* CONSIGNE 1 *
Dans le récit du marathon de l'Iliade à Athènes, qui a apporté la Batrachomyomachie ?
* CONSIGNE 2 *
Prolongez le récit du marathon de l'Iliade à Athènes à partir de sa dernière phrase.

* EXTRAIT FOURNI *
★ ★ ★ ★ ★ ★ ★

LETTRE AUX AEDES N° 14

Paris, le 19 mai 2006

Récit de marathon iliadique à Athènes

Bonjour à tous,

Cela fait vingt-quatre heures que le dernier vers du chant 24 a été prononcé par notre joyeuse bande d'aèdes. Trois heures que je suis à Paris. Où en sommes-nous, comment reprendre pied dans la vie, après ces quatre jours passés à dire l'Iliade à Athènes ?

La veille du marathon s'est passée ainsi : séance de presse à l'Institut français, nous annonçons le programme du marathon (que nous ne tiendrions que le premier jour), et nous faisons fort de lire en sus la Batrachomyomachie, que Yann Migoubert a apportée ; je dis qu'il nous faut voir le parthénon avant de commencer le marathon ; et pendant que les aèdes font la visite de l'acropole (ils sont initiés à l'art des feuilles d'acanthe par Babis Plaïtakis), préalable spirituel absolument nécessaire, je tente de faire une affiche avec Anastassios Koutsoukos. Le soir, j'obtiens une faveur de la directrice des travaux de restauration, et me voici sur l'acropole après la fermeture, accompagné d'un guide et de Tassos. L'air est vif. L'espace vibre. Le marbre brille, acéré comme la volonté qui a présidé à l'édification du temple.

★ ★ ★ ★ ★ ★ ★

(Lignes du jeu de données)
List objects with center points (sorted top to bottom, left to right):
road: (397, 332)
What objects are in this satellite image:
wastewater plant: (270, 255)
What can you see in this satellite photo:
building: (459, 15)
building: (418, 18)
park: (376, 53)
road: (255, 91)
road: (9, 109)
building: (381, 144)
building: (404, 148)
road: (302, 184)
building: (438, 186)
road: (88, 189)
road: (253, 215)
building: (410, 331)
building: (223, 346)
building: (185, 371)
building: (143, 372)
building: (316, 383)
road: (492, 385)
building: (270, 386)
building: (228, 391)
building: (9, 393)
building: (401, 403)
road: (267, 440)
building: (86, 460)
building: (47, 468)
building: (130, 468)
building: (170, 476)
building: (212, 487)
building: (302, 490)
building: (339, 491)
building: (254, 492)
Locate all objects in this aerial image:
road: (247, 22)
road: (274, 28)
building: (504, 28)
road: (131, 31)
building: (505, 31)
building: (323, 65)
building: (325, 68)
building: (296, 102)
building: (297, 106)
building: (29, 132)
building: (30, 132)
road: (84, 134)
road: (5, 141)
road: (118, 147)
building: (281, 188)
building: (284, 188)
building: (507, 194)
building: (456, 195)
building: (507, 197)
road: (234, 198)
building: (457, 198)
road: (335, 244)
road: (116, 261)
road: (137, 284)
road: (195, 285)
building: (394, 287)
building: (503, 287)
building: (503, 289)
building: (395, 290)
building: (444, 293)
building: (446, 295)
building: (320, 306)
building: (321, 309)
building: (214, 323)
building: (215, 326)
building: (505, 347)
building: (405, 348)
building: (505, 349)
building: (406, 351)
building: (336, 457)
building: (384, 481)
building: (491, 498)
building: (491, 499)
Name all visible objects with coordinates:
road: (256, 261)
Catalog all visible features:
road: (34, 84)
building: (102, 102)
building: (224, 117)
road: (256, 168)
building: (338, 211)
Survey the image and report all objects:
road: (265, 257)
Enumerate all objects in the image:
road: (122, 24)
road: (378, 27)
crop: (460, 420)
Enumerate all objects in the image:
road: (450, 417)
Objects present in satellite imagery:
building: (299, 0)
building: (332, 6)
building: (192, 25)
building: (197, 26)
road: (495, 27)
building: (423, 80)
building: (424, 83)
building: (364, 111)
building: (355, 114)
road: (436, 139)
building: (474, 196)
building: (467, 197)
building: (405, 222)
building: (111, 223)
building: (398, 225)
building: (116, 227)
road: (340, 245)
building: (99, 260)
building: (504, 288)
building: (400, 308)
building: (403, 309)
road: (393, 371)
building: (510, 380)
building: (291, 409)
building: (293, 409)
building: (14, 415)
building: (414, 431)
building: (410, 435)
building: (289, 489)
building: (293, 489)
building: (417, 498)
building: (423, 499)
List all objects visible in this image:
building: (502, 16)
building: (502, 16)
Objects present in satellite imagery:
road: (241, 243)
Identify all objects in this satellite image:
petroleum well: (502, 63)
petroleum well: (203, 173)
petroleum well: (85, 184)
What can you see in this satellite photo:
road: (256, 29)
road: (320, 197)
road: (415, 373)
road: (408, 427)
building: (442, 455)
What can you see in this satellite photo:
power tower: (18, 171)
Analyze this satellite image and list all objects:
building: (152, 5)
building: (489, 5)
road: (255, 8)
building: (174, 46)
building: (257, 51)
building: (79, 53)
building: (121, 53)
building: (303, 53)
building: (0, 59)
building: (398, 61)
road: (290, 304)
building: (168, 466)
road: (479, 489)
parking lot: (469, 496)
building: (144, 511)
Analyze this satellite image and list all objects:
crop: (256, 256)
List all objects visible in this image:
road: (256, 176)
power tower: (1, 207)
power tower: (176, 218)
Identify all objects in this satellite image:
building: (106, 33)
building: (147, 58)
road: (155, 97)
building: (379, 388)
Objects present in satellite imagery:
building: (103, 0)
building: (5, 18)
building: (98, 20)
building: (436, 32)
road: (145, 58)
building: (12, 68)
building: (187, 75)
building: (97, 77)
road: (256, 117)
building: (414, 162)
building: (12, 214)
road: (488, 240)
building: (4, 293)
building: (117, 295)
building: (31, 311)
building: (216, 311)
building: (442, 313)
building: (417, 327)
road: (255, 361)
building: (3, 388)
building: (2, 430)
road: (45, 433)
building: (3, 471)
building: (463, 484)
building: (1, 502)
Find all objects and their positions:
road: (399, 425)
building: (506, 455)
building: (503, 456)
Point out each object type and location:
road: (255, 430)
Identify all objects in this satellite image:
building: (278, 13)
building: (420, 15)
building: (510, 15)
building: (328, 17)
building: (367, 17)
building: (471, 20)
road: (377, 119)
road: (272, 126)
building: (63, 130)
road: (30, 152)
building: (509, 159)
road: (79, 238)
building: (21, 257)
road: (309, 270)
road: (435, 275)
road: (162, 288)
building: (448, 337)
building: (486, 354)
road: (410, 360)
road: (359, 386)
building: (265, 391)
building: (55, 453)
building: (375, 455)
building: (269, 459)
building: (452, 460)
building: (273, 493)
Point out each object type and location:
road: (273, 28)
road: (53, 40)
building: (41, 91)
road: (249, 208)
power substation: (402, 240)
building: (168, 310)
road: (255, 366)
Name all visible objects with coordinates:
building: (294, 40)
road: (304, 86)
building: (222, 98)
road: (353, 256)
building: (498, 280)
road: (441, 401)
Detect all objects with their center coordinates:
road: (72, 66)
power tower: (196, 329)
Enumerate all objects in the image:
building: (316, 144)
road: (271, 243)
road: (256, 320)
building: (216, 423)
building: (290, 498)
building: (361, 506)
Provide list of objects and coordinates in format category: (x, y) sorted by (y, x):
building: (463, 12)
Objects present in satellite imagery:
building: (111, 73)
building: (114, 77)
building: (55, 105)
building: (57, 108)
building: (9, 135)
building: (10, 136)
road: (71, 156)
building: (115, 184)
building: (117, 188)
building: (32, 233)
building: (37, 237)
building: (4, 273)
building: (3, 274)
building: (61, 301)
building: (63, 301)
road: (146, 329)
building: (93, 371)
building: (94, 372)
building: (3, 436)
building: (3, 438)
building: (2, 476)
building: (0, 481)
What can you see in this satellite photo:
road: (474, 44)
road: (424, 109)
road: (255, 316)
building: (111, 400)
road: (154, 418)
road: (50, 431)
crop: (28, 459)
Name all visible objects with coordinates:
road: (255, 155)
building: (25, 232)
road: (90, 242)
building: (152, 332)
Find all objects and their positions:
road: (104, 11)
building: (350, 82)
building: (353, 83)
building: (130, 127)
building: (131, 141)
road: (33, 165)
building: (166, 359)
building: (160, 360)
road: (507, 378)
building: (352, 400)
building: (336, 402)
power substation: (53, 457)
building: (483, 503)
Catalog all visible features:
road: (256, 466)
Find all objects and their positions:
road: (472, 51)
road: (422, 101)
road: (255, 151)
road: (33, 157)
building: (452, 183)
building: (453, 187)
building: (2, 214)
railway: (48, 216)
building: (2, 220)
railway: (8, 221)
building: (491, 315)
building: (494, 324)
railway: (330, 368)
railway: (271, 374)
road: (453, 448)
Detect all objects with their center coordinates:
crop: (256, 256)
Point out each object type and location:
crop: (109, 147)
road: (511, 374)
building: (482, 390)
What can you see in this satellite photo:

★ ★ ★ ★ ★ ★ ★

* RÉSULTAT FINAL 1 *
C'est Yann Migoubert qui l'a apportée.

* RÉSULTAT FINAL 2 *
Le premier jour, le 12 mai, s'est déroulé comme prévu dans l'auditorium de l'Institut Français. Premier chant. En grec, en français, mêlés, avec la consigne de ne pas doubler les vers, mais d'enchaîner toujours. De jeunes classes de collège et de lycée avaient préparé des extraits en grec moderne. Quelques spectateurs, plutôt rares, se succédèrent tout au long de la journée. Yves Leblanc passait les drapés autour des épaules des jeunes filles, des garçons, des dames, des messieurs. Les rouleaux bilingues se déroulaient inexorablement. Drapés, colonnes de papier, rythme des hexamètres scandés. Beaucoup de photographies se prenaient. Quelques télés, pour témoigner, dans l'éphémère, de la force immortelle du poème d'Homère. Nos aèdes grecs s'empressent devant les caméras. On note la présence, de plus en plus affirmée, des personnalités de l'IFA, parmi les aèdes démodociens : notamment, Alain Fohr, directeur et aède volontaire, et Stanley Hilton, dont la scansion finement rythmée a été remarquée. Catherine Aubert passe prendre des photos. A la fin de la journée, la nuit tombe sur le chant 10. En résumé : un spectacle qui se donnait pour tel, sur une scène éclairée, mais qui cherchait un public et une manière adaptée au spectateur grec, et qui s'ouvrait par intermittence à des interventions spontanées. Guère le temps de me laisser aller à l'émotion, mais celle-ci était réelle.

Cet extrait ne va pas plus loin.